Arts in Education - Caring for Our Audiences Young and Old




Arts in EducationCaring for Our Young Audiences

Four Nations has developed the Arts in Education program to respond to the need for attractive and interactive arts programming and to help nourish students' need for art in our time, in which most administrators and politicians feel that the arts are unnecessary ornaments.

For the last ten years, The Four Nations Ensemble has worked with selected schools in New York City and around the country. The trio, in cooperation with teachers, creates festivals of music, poetry, art and history. Concerts, art workshops, explorations of life in the Baroque era, exercises in writing prose and poetry, and projects that use skills of math and language enhance and enrich both the students' and teachers' work.

Festivals of the arts can be focused around an historical period (Music and young America), an aesthetic period (early Romanticism), a personality (Juana Inez de la Cruz or Beethoven) or a structural issue (variations, sonatas). Connections are made between all the arts while students write original poetry and paint images in an effort to translate sound into image and word.
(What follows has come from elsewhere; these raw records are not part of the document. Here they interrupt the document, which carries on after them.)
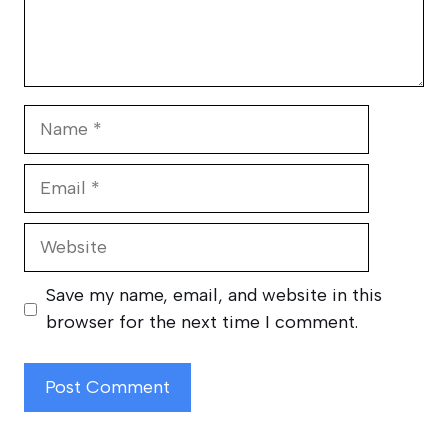
Name
Email
Website
Save my name, email, and website in this
browser for the next time I comment.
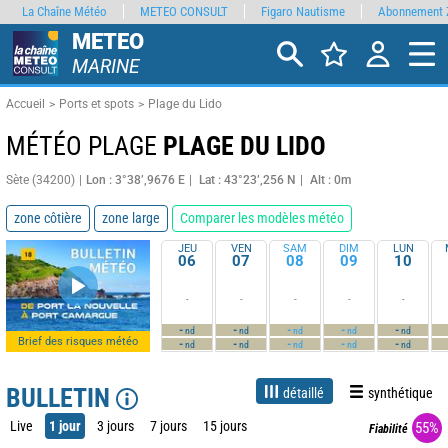
La Chaîne Météo
METEO CONSULT
Figaro Nautisme
Abonnement 
METEO
MARINE
Accueil
Ports et spots
Plage du Lido
MÉTÉO PLAGE
PLAGE DU LIDO
Sète (34200)
Lon : 3°38’,9676 E
Lat : 43°23’,256 N
Alt : 0m
zone côtière
zone large
Comparer les modèles météo
JEU
VEN
SAM
DIM
LUN
06
07
08
09
10
-
-
-
-
-
-
-
-
-
-
nd
nd
nd
nd
nd
Brief des risques météo
-
-
-
-
-
nd
nd
nd
nd
nd
BULLETIN
détaillé
synthétique
Live
1 jour
3 jours
7 jours
15 jours
55%
Fiabilité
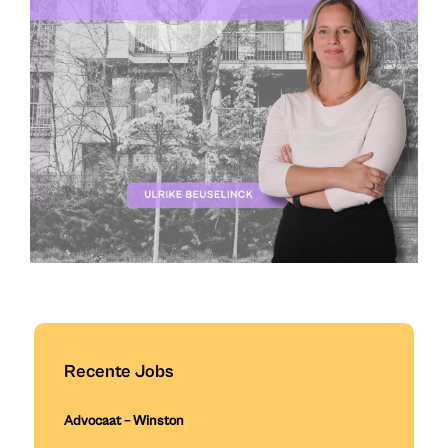
Recente Jobs
Advocaat – Winston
Each member of the Four Nations Ensemble is committed to spreading the messages and joy of great art to young men and women, and our concerts for students are prepared with the same attention as performances for our most discriminating audiences. Only by hearing interpretations of integrity and intensity will classical music become necessary experiences for new audiences.
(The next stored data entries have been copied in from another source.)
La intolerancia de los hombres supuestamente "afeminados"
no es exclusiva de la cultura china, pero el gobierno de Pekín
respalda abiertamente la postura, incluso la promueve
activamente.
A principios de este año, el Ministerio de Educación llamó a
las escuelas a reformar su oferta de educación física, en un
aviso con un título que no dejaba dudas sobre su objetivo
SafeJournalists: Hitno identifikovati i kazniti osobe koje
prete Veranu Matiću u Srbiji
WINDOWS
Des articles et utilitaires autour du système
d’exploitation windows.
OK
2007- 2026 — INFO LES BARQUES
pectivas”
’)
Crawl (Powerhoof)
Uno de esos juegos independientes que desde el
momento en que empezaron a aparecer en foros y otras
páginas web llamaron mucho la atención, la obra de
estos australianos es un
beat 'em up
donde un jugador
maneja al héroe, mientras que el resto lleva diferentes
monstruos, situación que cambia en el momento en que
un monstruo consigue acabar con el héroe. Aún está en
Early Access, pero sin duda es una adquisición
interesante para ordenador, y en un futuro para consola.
"To see three hundred children every morning listening in rapt silence to Baroque music is a sight to behold. Four Nations reminds us that it is easy to underestimate the children we teach. It was music that created this awareness."
Jane Oxton, School Arts Coordinator, St. Cloud, MN




Arts in Education - College and University Residencies

The Four Nations Ensemble has developed special relationships with colleges and universities throughout the country. Each school demonstrates a different personality with varied needs and the Ensemble responds with programs tailored to differing levels of experience and interest.

Our programs range from professional workshops in performance practice to lecture demonstrations connecting classical music to larger humanities studies. Programs illuminating relationships between great writers (Shakespeare and Donne), painters (Goya or Rembrandt), and important events in scientific or social history (Galileo, the French Revolution) make music a vivid illustrator of our cultural past. A working and familial relationship has developed between the musicians of the Ensemble and faculty members at the residency schools which enriches Four Nations' work on campus and throughout the community.
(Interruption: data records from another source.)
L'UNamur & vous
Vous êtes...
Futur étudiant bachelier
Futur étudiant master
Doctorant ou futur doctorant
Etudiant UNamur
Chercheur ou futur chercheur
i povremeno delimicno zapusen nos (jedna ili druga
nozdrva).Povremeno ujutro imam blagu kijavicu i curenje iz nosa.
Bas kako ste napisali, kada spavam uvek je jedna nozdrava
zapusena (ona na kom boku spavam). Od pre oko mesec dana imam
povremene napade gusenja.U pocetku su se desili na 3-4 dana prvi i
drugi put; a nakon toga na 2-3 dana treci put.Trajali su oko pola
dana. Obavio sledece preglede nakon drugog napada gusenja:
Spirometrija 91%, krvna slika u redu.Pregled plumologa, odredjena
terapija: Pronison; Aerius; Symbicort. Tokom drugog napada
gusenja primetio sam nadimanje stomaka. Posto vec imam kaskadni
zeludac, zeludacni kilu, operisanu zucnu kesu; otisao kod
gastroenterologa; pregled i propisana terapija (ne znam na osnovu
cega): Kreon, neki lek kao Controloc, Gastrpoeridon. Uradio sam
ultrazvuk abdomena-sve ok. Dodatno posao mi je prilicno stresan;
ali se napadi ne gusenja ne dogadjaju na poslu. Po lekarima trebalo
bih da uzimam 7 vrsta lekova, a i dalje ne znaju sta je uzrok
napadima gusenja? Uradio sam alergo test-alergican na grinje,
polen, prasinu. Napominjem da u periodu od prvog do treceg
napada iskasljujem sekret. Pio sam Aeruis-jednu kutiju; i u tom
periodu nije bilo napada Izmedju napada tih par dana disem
For its work with Arts in Education and universities, The Four Nations Ensemble has enjoyed funding from Chamber Music America, The Presser Foundation, The J. M. Kaplan Fund, The Ruth and Gerald Dickler Foundation, The Herman Goldman Foundation, the New York State Council on the Arts, and the National Endowment for the Arts.




Pre-Concert Talks - Breaking Down The Barriers

Pre-concert talks are an integral part of a Four Nations concert. The music at hand is placed in context through allusions to society, history, art and literature. Humorous and sometimes shocking anecdotes convey serious and illuminating information. Andrew Appel, artistic director of the ensemble, challenges the audience with questions and signposts that direct the attention of each listener and enhance his or her enjoyment of the repertoire.

A chamber music concert by The Four Nations Ensemble is not meant to feel like a presentation of a virtuoso in isolation. Chamber music is about interaction, about an exchange of ideas. In educational, amusing and non-didactic pre-concert discussions, relationships are drawn between the less familiar world of music and the more commonly known arena of literature, art, and history. Information and issues are brought to the fore in order to focus the audiences' attention on savory and remarkable aspects of the music and to make clear the relationships that exist between every piece on the program.

Unlike the audiences of the past, all of whom played instruments and knew the issues of structure and technique, today's audience responds to and benefits from information as an aid to appreciation and pleasure.Turning the concert hall into the music room and the artists into guests and friends is one challenge to today's musicians, and one that The Four Nations Ensemble enjoys.